Ready or Not: Here Comes the CCPA (the California Consumer Privacy Act) Five Questions to Assess Your Company’s CCPA Readiness

While many are beginning to turn their thoughts to the holidays—looking forward to attending office parties, enjoying time with family, or eating too much— data privacy and information management professionals do not have that luxury. Instead of sugar plums, our heads are full of opt-out options, thirty party disclosures, and privacy notices. Yes, the California Consumer Privacy Act (“CCPA”) is arriving on January 1, 2020, and immediate action is required to get your business ready for it.

Despite amendments having only been signed by the Governor on October 11, 2019 and proposed regulations having only been issued by the Attorney General on October 10, 2019, the CCPA will take effect on January 1, 2020 and with it companies that do business with California residents must be prepared to implement a whole new set of personal data protections and rights. If you do business in California or even just with California residents, as all natural persons who are residents of California are considered consumers under the CCPA, there are several important questions that your company should answer before the new year to help ensure compliance.

EXTRACTED MATERIAL:
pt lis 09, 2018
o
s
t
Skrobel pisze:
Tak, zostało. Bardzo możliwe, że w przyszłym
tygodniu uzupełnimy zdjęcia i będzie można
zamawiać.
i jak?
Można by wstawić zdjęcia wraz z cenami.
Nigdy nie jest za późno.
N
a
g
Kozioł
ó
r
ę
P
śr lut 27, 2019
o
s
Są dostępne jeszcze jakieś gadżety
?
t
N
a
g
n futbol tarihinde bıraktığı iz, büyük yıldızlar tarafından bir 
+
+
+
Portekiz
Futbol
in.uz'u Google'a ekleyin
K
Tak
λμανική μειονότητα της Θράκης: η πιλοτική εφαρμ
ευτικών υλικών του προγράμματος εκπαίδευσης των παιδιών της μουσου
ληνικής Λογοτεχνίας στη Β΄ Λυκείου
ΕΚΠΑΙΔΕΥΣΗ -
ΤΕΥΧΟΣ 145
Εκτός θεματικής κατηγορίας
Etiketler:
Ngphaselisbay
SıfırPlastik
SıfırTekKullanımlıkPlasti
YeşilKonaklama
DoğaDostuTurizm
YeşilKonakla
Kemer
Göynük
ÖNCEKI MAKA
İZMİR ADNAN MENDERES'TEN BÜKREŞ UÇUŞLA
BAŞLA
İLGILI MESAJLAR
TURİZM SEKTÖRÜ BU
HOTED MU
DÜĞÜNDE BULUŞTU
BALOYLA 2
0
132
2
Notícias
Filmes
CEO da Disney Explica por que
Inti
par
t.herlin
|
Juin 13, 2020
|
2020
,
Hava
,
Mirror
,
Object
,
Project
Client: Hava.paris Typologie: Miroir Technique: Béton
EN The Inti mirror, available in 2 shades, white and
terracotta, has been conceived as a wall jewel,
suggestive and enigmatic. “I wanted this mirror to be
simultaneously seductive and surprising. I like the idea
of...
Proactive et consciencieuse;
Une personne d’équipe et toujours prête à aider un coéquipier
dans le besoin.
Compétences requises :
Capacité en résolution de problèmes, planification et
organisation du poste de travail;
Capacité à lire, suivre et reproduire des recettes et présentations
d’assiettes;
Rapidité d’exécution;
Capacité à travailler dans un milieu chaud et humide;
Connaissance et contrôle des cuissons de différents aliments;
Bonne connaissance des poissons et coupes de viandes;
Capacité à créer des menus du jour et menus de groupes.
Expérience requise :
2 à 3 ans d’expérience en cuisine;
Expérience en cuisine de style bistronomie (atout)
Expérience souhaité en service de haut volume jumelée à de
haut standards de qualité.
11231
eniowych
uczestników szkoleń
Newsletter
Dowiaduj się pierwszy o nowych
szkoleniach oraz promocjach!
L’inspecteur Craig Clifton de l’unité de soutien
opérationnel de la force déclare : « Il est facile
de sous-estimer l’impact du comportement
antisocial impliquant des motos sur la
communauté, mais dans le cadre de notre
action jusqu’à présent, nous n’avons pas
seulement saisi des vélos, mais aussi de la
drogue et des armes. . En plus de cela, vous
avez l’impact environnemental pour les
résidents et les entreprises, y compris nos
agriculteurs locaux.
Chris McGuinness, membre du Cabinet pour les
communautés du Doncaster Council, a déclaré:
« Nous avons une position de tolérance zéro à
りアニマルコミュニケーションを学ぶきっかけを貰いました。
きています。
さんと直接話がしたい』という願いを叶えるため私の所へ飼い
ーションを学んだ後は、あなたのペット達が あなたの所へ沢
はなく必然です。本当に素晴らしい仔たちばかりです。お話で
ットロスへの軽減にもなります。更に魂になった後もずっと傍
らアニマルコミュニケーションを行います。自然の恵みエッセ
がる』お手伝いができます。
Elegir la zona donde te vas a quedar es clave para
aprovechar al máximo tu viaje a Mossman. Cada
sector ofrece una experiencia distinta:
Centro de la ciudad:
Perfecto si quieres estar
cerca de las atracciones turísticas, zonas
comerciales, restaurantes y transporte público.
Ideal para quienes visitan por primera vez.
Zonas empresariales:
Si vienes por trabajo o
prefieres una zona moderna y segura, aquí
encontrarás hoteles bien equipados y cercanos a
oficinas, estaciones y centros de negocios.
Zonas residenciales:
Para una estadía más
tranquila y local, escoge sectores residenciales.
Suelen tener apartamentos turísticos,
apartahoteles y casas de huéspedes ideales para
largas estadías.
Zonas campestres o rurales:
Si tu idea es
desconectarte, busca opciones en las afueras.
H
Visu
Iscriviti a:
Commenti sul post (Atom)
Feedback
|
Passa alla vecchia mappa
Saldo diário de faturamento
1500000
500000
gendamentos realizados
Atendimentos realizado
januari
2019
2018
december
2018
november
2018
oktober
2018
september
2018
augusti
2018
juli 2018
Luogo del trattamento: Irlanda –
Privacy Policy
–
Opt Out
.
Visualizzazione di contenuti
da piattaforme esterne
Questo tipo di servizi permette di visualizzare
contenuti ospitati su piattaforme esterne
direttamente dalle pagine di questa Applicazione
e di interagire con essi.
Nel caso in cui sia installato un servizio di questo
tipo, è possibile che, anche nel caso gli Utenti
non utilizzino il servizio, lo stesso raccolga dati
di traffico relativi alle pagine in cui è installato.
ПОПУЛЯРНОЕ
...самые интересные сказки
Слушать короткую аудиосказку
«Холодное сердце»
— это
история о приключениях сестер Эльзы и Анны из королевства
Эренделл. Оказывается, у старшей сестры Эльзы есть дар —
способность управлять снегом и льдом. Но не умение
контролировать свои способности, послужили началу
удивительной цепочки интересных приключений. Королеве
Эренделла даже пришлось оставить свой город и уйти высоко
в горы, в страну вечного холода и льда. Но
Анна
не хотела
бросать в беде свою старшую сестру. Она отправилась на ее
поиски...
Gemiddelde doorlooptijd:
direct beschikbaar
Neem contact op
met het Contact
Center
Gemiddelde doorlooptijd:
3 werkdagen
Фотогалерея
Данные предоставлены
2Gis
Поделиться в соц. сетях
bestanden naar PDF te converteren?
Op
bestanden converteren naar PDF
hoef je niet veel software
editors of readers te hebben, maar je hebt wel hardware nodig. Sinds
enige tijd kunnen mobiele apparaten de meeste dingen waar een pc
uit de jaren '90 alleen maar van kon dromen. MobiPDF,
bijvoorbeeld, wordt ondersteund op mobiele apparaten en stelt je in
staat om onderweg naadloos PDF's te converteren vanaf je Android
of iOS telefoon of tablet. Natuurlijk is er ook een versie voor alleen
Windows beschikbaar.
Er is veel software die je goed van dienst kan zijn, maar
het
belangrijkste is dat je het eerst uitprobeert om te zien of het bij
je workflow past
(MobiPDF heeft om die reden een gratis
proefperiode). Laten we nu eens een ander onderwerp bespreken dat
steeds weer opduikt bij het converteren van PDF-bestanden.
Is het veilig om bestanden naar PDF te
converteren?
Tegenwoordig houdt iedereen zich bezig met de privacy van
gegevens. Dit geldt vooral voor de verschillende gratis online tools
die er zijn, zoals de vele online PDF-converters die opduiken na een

PARTS OF THE EXERCISE:
1. In the CCPA readiness article, on what date did the Attorney General issue the proposed regulations?
2. Pick up the CCPA readiness article right after its final sentence and carry it forward.

WRITTEN RESPONSES:
1. October 10, 2019

2.
1. What Type of CCPA Entity Are You?

The CCPA divides businesses into three categories: (1) covered businesses, (2) service providers, and (3) third parties.

Covered business are for-profit entities that do business with and collect the information of California residents (including employees and applicants). To be a covered business, your company must (1) have annual gross revenues in excess of $25 million, (2) receive personal information of more than 50,000 California consumers, households or devices, or (3) derive more than 50% of its revenue from selling consumer information.

Service providers are for-profit entities that process information on behalf of a covered business for an allowable business purpose and who receive consumers’ personal information from the covered business, which must be in accordance with a written contract that prohibits the use, disclosure or retention of personal information for any purpose other than the allowable business purpose.

Third parties are vendors or other organizations that do not fit into either the covered business or service provider definition. Third parties that receive California consumer personal information may be subject to the CCPA through contractual arrangements with their business partners.

Depending on the circumstances and contracts at issue, your company may fall into one, two or all three of the foregoing categories based on how you are receiving, disclosing, and using personal information in a given situation.

2. Are you Selling Personal Data?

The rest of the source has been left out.